C'est dans ce contexte que l'ESS propose des alternatives : SCOP, SCIC, mutuelles, associations d'insertion, ressourceries... Ces modèles non lucratifs réinvestissent les marges de l'économie dominante avec des indicateurs de réussite fondés sur l'utilité sociale, la gouvernance partagée, le respect des ressources humaines et naturelles.

Focus sur le Pays Basque français : fragilités, résiliences et enjeux sociaux

Au Pays Basque nord (français), le secteur des services occupe une place prépondérante, avec 57 % des emplois locaux. L'industrie y est historiquement faible, même si certains territoires comme la Soule accueillent de petites unités. Le tissu économique est dominé par les TPE, les associations et les structures de l'économie présentielle. Le revenu moyen par habitant dans le département des Pyrénées-Atlantiques était d'environ 21 000 euros annuels en 2022, avec des disparités fortes entre la côte et l'intérieur.

Par contraste, le Pays Basque sud (espagnol), et notamment les provinces de Biscaye et du Guipuscoa, bénéficient d'une base industrielle solide. Le revenu moyen par habitant y est plus élevé : environ 29 000 euros pour le Guipuscoa en 2022 (source : Eustat). Le tissu coopératif y est puissamment structuré, notamment autour du groupe Mondragón. Cette organisation systémique permet une meilleure redistribution de la richesse, un ancrage territorial fort et une plus grande stabilité face aux crises.

Au nord, la fragilité économique se double d'une pression foncière accrue et d'une dépendance forte au tourisme. La saison estivale concentre une part majeure de l'activité, génère des emplois courts, peu qualifiés, souvent en inadéquation avec une vie familiale, et contribue à la saturation des infrastructures. Cette dépendance touristique soulève des questions écologiques majeures : impact carbone des déplacements, pressions sur la ressource en eau, surfréquentation des espaces naturels, difficultés de logement pour les résidents permanents.

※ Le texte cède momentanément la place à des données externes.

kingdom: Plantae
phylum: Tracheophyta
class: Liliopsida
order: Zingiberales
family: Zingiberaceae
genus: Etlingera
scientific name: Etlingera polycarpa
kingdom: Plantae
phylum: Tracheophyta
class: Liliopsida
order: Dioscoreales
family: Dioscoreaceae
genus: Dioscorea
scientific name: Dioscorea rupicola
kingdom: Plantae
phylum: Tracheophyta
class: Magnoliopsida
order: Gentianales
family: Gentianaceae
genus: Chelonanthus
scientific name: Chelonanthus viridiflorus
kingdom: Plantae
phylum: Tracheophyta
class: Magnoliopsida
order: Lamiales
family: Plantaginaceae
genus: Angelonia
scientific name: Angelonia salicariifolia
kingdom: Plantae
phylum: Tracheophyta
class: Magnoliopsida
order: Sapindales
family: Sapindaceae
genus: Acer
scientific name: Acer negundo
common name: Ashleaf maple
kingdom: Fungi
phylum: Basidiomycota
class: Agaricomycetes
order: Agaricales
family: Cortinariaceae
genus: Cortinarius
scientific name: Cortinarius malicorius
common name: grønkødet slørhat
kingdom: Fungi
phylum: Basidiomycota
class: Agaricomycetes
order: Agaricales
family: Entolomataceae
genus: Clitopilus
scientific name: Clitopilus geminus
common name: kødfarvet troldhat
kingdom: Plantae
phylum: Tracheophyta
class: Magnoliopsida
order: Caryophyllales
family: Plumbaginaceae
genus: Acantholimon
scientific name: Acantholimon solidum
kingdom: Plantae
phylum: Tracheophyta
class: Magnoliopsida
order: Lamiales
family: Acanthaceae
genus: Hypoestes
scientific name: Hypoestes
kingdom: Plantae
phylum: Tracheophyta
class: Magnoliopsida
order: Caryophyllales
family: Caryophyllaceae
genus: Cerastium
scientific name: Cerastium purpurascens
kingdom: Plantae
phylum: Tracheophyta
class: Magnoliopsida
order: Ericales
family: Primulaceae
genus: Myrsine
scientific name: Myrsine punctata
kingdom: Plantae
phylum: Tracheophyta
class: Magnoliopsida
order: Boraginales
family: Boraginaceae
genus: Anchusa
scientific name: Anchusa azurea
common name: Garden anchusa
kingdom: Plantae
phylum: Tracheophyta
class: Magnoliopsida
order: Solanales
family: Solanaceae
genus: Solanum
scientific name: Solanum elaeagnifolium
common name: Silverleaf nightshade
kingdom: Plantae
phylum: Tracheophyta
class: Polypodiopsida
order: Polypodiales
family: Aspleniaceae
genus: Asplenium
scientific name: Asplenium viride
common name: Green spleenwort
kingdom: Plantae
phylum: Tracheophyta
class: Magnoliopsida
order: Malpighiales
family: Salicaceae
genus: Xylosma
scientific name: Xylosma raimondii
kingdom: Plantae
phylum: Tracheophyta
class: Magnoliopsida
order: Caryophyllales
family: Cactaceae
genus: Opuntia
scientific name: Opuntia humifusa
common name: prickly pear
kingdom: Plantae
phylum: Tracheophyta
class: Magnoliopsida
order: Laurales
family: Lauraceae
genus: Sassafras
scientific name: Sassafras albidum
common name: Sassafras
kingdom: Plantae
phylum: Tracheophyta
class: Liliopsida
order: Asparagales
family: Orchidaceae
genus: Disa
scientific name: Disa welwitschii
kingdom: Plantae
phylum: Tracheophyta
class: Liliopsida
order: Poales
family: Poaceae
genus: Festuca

Certaines structures locales tentent de proposer un modèle plus durable : coopératives agricoles IDOKI, tiers-lieux à gouvernance partagée, circuits courts portés par des associations de quartier. Mais ces initiatives restent encore marginales face à la puissance du marché immobilier et touristique. Il est nécessaire de repenser l'équilibre entre activité économique, justice sociale et sobriété écologique.

Vers une performance sociale mesurable

La performance économique ne peut plus être déconnectée de ses impacts sociaux et environnementaux. Il devient urgent de développer des indicateurs de performance sociale, prenant en compte l'utilité créée pour le territoire, la qualité des emplois, le respect des droits sociaux, la réduction des inégalités et la capacité à réduire l'empreinte carbone. L'ESS, par ses pratiques et ses principes, offre une boussole utile pour orienter la transformation du secteur des services.

Ce secteur, vaste et diversifié, ne doit plus être pensé uniquement comme un levier de croissance, mais comme un espace de transformation sociale. C'est à cette condition qu'il pourra jouer pleinement son rôle dans les mutations écologiques et sociétales en cours.